■ EXCERPT PROVIDED
To a solution of (1-trityl-1H-1,2,3-triazol-4-yl)methanol (CAS-RN 88529-86-6; 46.2 mg, 135 μmol) in acetonitrile (3 mL) was added 1,1′-carbonyldiimidazole (21.9 mg, 135 μmol). The reaction was stirred at 50° C. for 2 h, then triethylamine (68.5 mg, 677 μmol) and (2-cyclopropyl-6-((tetrahydro-2H-pyran-4-yl)methoxy)pyridin-4-yl)(5,6-dihydropyrrolo[3,4-c]pyrrol-2(1H,3H,4H)-yl)methanone (intermediate 2; 50 mg, 135 μmol) were added and the reaction mixture was heated at reflux for 18 h. After cooling trifluoroacetic acid (309 mg, 2.71 mmol) was added, then after 3 h the reaction mixture was evaporated and the residue was partitioned between ethyl acetate and sat. aq. ammonium chloride solution. The organic layer was washed with brine, dried over magnesium sulfate, filtered and evaporated. Chromatography (silica gel, gradient dichloromethane to dichloromethane/methanol/25% aq. ammonia solution 90:10:0.25) produced the title compound (11 mg, 16%). White solid, MS: 495.2 (M+H)+.

■ RECORDS
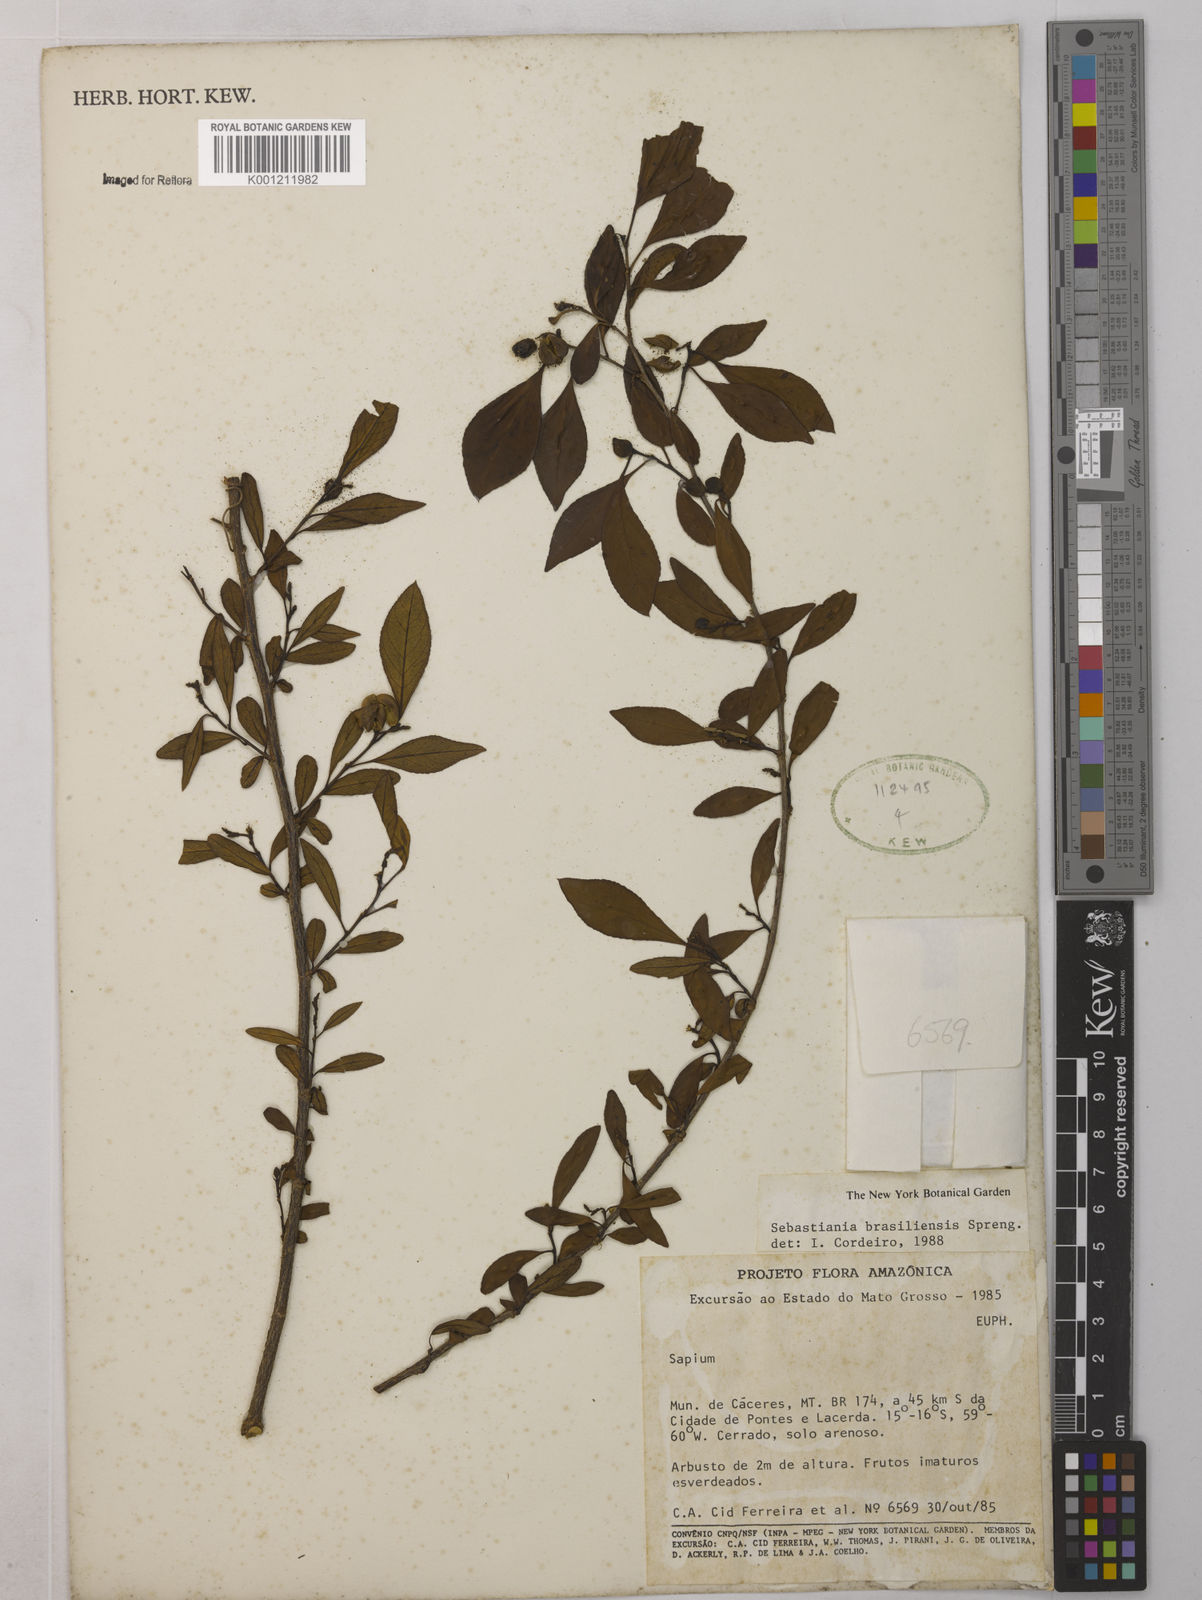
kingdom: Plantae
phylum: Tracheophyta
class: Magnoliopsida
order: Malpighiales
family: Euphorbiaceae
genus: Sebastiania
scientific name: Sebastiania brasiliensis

■ EXERCISE
Carry the synthesis excerpt forward, starting right after its last sentence. The listing is separate material, unconnected to the synthesis excerpt.

■ SOLVED EXERCISE
To a solution of 1-(1,2,3,4,5,6-hexahydrocyclopenta[c]pyrrole-5-carbonyl)piperidine-4-sulfonamide hydrochloride (intermediate 5; 52 mg, 155 μmol), 4-methylmorpholine (94 mg, 929 μmol) and 2-cyclopropyl-6-((tetrahydro-2H-pyran-4-yl)methoxy)isonicotinic acid (CAS-RN 1810776-23-8; 42.9 mg, 155 μmol) in N,N-dimethylformamide (4 mL) was added O-(7-azabenzotriazol-1-yl)-N,N,N′,N′-tetramethyluronium hexafluoro-phosphate (58.9 mg, 155 μmol). The clear yellow solution was stirred at room temperature, then after 39 h the reaction mixture was partitioned between sat. aq. sodium hydrogen carbonate solution and dichloromethane. The organic layer was extracted with sat. aq. ammonium chloride solution and brine, dried over magnesium sulfate, filtered and evaporated. Chromatography (silica gel; gradient dichloromethane to dichloromethane/methanol/25% aq. ammonia solution 90:10:0.25 afforded the title compound (84 mg, 97%). White foam, MS: 559.3 (M+H)+.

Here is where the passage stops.